» PROBLEM TO WORK ON:
Identify and copy all lines of the material where the string "days" is found.
= Beginning of Section =
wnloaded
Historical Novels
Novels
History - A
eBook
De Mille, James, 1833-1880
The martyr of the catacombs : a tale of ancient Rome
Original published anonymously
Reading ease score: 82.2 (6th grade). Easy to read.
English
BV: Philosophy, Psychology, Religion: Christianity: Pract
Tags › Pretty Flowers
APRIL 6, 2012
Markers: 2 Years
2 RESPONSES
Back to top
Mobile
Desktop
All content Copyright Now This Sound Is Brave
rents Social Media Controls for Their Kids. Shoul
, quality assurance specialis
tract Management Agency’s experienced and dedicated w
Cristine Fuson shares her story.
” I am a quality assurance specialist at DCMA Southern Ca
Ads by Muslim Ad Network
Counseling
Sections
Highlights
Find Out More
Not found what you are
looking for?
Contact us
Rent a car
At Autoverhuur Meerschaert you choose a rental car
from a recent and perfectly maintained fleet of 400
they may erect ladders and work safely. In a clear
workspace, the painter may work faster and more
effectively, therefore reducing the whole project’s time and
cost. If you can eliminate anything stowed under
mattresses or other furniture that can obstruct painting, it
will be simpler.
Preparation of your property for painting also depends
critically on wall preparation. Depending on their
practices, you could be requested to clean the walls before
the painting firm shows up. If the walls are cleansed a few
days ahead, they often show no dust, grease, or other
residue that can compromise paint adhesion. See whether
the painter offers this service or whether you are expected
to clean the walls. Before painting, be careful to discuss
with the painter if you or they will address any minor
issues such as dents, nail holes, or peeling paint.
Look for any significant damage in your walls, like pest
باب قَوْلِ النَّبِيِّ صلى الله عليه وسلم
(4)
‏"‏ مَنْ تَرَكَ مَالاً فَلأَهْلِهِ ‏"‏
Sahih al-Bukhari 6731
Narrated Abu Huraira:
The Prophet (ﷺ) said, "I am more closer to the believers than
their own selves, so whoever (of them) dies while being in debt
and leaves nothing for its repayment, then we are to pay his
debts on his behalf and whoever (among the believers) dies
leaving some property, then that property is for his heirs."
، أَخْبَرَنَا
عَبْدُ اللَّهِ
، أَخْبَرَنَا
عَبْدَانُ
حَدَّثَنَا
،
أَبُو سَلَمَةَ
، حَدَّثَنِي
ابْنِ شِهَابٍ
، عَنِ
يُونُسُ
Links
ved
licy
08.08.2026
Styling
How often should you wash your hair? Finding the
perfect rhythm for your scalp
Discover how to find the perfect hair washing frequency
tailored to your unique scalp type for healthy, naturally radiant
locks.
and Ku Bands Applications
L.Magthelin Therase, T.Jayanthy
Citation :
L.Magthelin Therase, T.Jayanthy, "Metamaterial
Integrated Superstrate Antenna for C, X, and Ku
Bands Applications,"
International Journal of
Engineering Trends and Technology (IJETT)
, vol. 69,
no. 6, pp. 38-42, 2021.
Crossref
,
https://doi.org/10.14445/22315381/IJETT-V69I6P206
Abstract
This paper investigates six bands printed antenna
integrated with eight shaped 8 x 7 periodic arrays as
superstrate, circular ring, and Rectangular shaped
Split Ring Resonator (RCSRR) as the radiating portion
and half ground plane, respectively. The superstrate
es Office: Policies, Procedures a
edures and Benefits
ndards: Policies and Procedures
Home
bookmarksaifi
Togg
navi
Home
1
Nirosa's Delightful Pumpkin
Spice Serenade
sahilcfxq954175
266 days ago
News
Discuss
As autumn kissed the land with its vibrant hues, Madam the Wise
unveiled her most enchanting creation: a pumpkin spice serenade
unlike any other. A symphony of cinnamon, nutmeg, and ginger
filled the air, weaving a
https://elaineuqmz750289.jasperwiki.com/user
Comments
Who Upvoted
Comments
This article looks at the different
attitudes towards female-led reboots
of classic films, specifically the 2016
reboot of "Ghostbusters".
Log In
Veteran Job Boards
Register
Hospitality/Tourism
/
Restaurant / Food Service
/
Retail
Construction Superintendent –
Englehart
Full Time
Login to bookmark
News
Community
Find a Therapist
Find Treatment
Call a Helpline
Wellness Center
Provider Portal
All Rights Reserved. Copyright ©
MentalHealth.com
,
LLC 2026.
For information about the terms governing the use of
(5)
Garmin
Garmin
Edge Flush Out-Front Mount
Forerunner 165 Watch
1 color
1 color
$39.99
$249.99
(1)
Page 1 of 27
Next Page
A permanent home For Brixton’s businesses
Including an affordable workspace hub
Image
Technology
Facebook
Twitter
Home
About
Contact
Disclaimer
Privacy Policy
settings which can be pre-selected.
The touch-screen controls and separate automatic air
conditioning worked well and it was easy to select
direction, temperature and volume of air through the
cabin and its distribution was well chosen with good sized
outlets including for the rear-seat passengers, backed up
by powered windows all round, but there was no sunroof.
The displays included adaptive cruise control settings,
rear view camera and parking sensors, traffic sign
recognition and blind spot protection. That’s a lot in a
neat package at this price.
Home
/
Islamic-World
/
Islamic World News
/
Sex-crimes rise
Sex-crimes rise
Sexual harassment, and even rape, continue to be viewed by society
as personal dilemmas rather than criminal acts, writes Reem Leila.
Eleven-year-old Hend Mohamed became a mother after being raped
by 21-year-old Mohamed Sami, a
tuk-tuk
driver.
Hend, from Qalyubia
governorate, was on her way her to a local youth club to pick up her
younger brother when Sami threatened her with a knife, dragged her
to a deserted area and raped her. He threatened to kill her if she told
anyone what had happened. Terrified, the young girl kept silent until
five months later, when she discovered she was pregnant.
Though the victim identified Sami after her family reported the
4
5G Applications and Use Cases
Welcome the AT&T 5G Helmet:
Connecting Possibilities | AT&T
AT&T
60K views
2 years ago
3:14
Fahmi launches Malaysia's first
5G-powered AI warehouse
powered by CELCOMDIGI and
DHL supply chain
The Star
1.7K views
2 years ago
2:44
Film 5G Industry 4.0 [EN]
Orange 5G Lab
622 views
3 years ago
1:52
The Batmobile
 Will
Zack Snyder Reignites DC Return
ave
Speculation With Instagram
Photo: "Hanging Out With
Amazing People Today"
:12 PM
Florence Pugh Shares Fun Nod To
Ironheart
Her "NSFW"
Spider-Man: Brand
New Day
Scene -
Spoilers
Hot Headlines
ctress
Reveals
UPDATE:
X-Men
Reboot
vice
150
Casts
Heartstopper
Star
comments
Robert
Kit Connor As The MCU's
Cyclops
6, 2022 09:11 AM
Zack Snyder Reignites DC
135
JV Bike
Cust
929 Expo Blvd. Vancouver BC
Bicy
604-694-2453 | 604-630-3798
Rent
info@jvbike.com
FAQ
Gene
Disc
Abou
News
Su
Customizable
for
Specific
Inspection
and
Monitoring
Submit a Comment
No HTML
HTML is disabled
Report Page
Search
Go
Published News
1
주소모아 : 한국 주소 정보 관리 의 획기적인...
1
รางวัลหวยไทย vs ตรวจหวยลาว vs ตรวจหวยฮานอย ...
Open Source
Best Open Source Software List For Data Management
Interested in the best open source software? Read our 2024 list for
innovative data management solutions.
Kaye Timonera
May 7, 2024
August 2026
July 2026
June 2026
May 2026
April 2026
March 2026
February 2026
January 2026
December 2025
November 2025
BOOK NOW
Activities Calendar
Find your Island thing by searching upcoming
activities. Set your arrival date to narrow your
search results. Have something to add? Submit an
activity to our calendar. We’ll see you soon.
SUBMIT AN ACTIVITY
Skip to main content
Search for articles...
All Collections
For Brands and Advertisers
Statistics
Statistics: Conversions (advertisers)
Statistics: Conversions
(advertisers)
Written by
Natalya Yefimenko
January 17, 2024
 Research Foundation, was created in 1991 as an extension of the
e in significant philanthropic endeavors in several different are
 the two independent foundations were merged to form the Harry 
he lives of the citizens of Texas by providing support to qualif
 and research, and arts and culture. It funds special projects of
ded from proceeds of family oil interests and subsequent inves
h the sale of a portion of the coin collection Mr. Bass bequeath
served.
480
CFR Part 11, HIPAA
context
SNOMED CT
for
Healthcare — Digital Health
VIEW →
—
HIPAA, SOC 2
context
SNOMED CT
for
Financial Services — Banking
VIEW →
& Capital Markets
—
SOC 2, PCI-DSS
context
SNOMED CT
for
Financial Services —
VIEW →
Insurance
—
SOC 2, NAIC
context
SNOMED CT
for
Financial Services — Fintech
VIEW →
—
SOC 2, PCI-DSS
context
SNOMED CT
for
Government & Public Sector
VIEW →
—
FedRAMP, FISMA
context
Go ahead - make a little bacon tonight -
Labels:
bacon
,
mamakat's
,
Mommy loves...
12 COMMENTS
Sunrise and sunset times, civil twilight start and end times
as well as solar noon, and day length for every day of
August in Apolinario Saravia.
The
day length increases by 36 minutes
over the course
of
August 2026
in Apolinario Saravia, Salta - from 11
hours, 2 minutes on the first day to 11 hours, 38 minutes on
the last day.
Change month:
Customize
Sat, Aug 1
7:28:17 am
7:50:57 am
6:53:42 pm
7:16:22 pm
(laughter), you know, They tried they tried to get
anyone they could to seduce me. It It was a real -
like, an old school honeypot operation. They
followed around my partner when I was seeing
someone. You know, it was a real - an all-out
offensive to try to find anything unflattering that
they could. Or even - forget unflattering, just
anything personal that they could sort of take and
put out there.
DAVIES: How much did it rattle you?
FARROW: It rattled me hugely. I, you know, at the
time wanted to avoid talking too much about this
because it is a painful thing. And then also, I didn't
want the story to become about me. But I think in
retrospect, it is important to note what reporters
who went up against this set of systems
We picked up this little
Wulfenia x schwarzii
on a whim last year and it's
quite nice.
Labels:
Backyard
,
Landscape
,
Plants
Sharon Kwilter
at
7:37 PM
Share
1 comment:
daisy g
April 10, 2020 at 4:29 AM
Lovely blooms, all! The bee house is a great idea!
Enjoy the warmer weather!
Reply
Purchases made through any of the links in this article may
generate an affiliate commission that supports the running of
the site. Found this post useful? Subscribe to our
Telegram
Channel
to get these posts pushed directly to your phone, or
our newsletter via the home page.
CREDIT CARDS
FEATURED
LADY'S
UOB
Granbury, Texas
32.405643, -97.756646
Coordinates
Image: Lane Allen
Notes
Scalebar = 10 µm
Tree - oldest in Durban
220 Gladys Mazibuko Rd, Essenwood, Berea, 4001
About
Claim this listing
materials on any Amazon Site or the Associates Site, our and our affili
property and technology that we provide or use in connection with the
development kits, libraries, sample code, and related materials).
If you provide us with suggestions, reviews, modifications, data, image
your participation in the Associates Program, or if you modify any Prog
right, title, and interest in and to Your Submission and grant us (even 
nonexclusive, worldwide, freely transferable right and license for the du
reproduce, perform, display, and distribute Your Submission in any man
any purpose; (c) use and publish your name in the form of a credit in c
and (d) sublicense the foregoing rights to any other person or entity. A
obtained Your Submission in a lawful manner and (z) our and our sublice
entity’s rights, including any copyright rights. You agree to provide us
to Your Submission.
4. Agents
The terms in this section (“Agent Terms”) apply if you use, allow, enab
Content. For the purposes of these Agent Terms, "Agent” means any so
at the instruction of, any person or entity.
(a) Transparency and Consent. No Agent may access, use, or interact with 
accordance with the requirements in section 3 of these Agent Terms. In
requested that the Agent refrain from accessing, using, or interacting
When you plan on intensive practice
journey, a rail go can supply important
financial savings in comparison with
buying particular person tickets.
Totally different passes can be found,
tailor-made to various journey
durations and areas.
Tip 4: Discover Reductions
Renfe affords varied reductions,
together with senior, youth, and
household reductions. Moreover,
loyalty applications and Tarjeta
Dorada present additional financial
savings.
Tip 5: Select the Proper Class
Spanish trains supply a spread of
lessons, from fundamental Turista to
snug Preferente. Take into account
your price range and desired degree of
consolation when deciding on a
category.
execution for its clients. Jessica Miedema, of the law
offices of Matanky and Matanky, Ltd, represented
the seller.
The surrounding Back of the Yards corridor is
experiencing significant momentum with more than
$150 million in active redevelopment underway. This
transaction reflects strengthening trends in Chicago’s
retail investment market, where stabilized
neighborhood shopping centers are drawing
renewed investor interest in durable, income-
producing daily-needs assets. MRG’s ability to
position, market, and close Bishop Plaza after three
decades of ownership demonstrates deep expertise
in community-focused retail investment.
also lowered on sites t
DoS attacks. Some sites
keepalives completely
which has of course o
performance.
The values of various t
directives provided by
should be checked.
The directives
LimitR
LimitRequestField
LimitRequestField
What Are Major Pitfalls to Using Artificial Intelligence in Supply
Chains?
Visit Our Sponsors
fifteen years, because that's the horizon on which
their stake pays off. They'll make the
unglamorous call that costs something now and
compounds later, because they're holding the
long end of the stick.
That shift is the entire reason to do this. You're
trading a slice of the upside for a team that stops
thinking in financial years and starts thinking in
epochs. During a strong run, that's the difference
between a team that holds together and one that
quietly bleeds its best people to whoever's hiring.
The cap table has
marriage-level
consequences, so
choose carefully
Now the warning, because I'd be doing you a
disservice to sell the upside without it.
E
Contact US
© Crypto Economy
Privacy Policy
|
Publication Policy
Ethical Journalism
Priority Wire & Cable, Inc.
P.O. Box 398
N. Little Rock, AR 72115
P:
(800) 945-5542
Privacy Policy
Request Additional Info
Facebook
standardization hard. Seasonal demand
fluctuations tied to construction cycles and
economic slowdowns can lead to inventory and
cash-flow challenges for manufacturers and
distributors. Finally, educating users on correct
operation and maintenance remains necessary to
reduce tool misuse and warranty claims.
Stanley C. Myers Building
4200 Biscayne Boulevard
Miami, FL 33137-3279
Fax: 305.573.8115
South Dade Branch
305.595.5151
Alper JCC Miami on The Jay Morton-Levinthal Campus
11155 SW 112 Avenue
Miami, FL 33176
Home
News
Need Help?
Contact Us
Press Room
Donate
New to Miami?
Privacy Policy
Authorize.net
= End of Section =
» EXERCISE RESPONSE:
days ahead, they often show no dust, grease, or other
266 days ago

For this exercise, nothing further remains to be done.